This is the fourth straight large interest rate hike of an increase of 0.75 of a percentage point.

In a press conference following the release of the central bank's statement, Fed Chairman Jerome Powell said Americans can expect more rate increases, though perhaps not of the same magnitude as the most recent ones.

“These higher rates are here to stay at least for the foreseeable future,” said Ted Rossman, a senior industry analyst with Bankrate.

The average credit card interest rate of 18.77% is the highest it's been in 30 years, Rossman said.

“Transunion says the average credit card balance is $5,270," he said. "If you are making the minimum payment at the current average, you are going to be in debt for more than 16 years, and you are going to be paying more than $6,800 just in interest."

One alternative for consumers with high-interest credit card debt is to transfer their balance onto a zero-percent balance transfer card, Rossman said. This could give time for cardholders to pay down their existing credit card debt.

Rows from a dataset
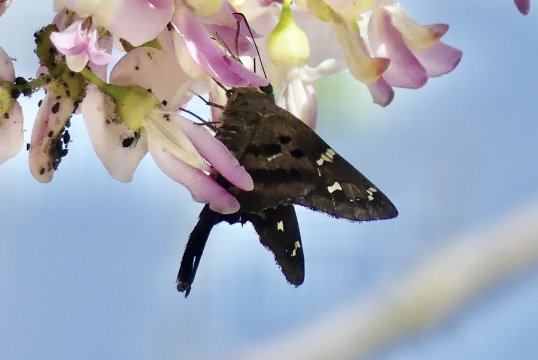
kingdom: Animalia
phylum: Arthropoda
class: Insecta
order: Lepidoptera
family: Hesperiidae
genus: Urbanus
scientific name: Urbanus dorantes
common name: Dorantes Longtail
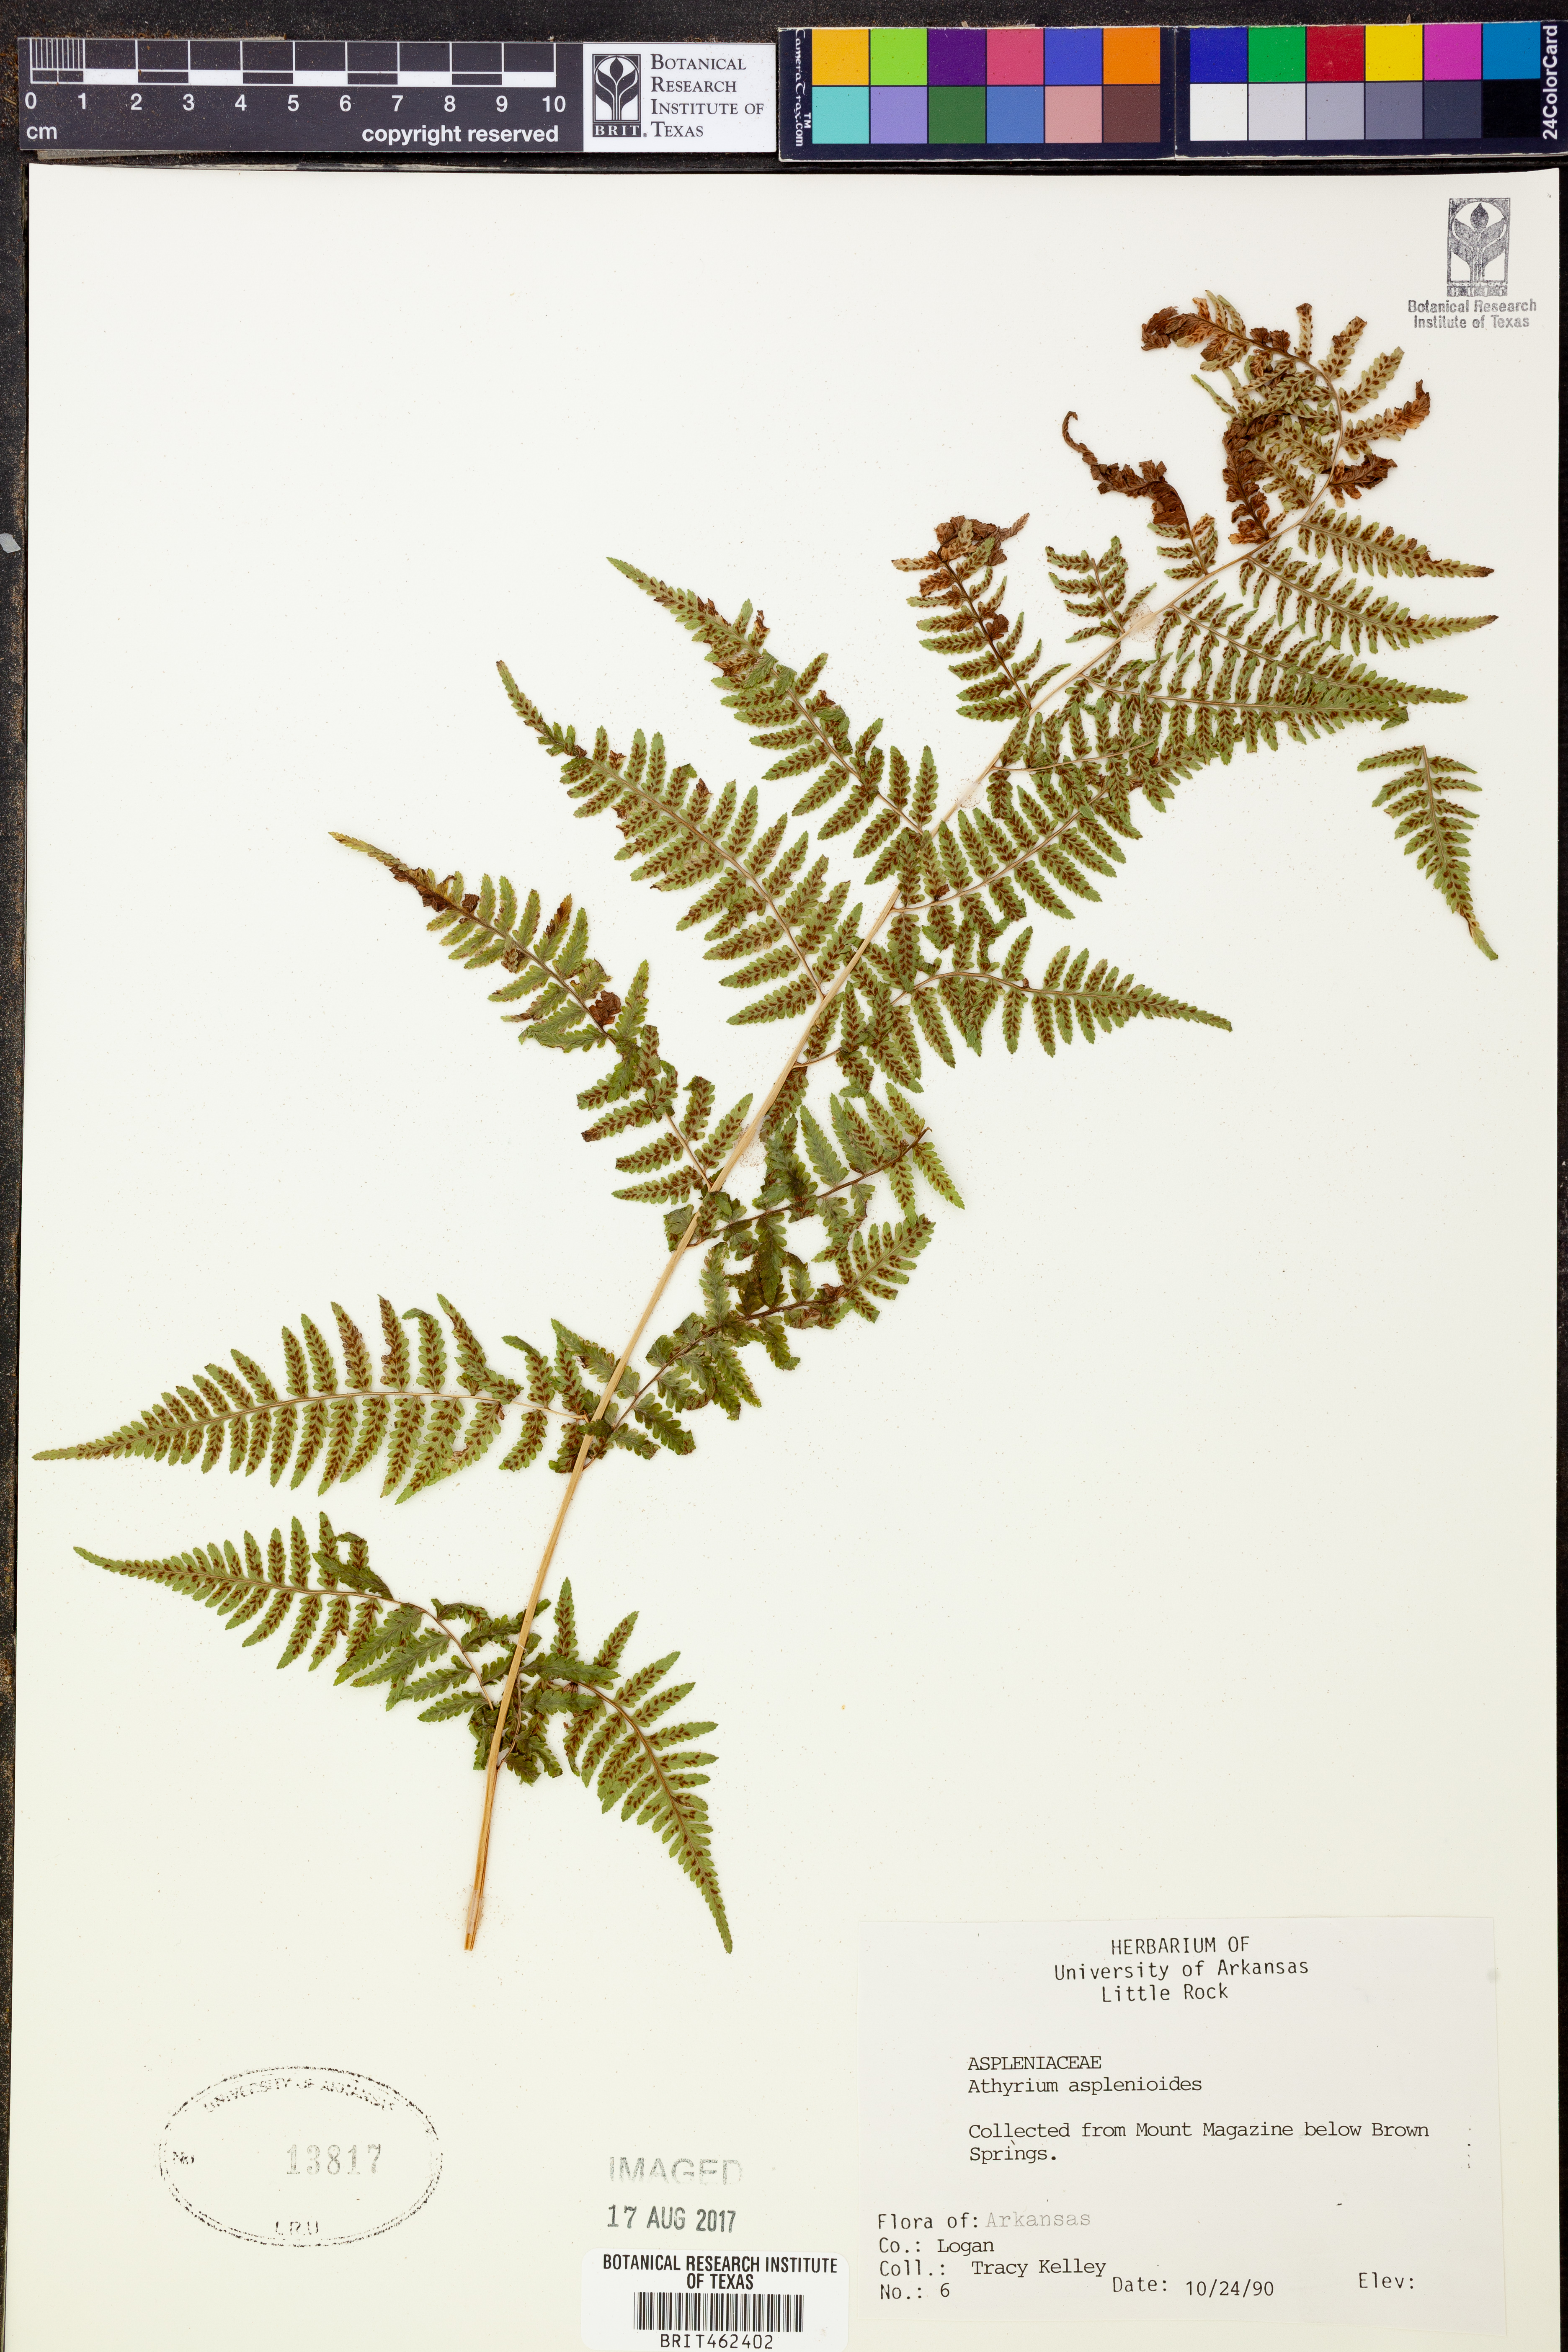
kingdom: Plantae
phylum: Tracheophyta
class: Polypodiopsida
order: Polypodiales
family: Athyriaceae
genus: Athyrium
---
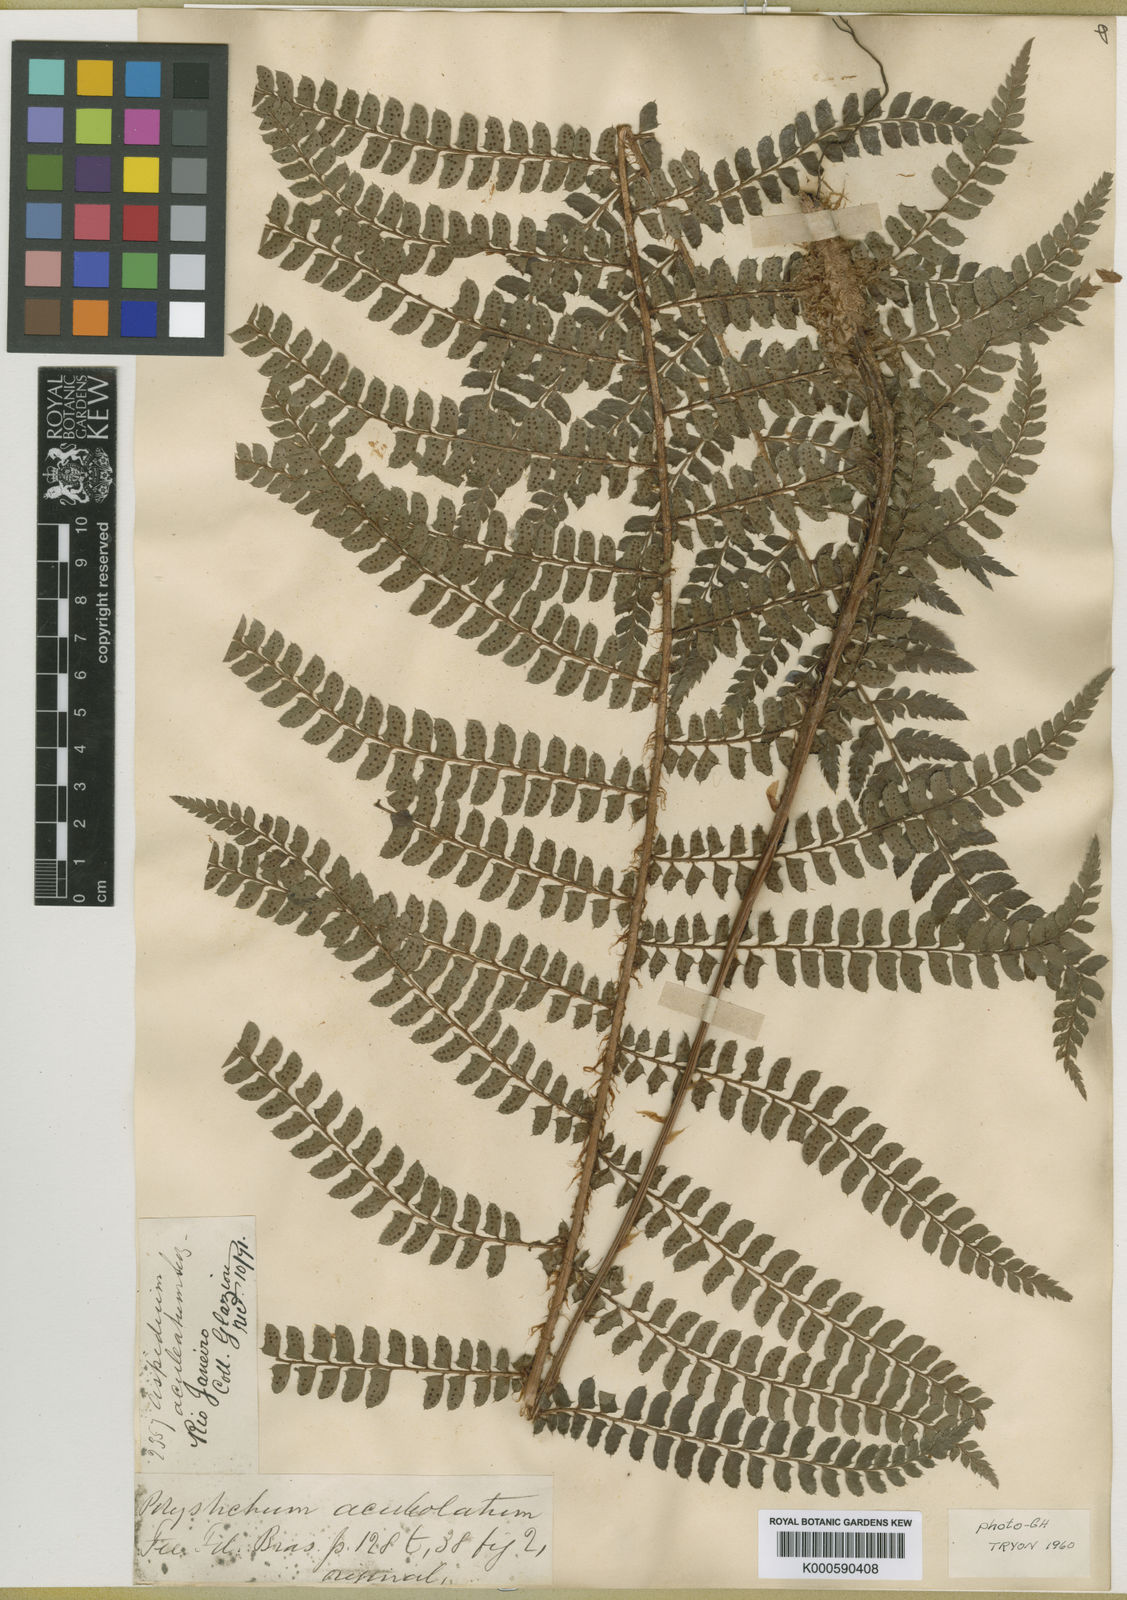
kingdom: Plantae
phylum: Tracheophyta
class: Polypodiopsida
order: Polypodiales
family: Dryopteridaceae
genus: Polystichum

- **Exercise instructions**
- a) In the article on interest rates:
(i) What does Rossman give as the average credit card interest rate?
(ii) What average credit card balance does Transunion report?
(iii) What kind of card does Rossman name as an alternative for consumers with high-interest credit card debt?
- b) Can you copy the entries word for word, everything from the line containing "phylum: Arthropoda" down to the line containing "family: Athyriaceae", and leave the pictures out of your answer?

- **Answers by task**
- a)
(i) 18.77%
(ii) $5,270
(iii) A zero-percent balance transfer card

- b)
phylum: Arthropoda
class: Insecta
order: Lepidoptera
family: Hesperiidae
genus: Urbanus
scientific name: Urbanus dorantes
common name: Dorantes Longtail
kingdom: Plantae
phylum: Tracheophyta
class: Polypodiopsida
order: Polypodiales
family: Athyriaceae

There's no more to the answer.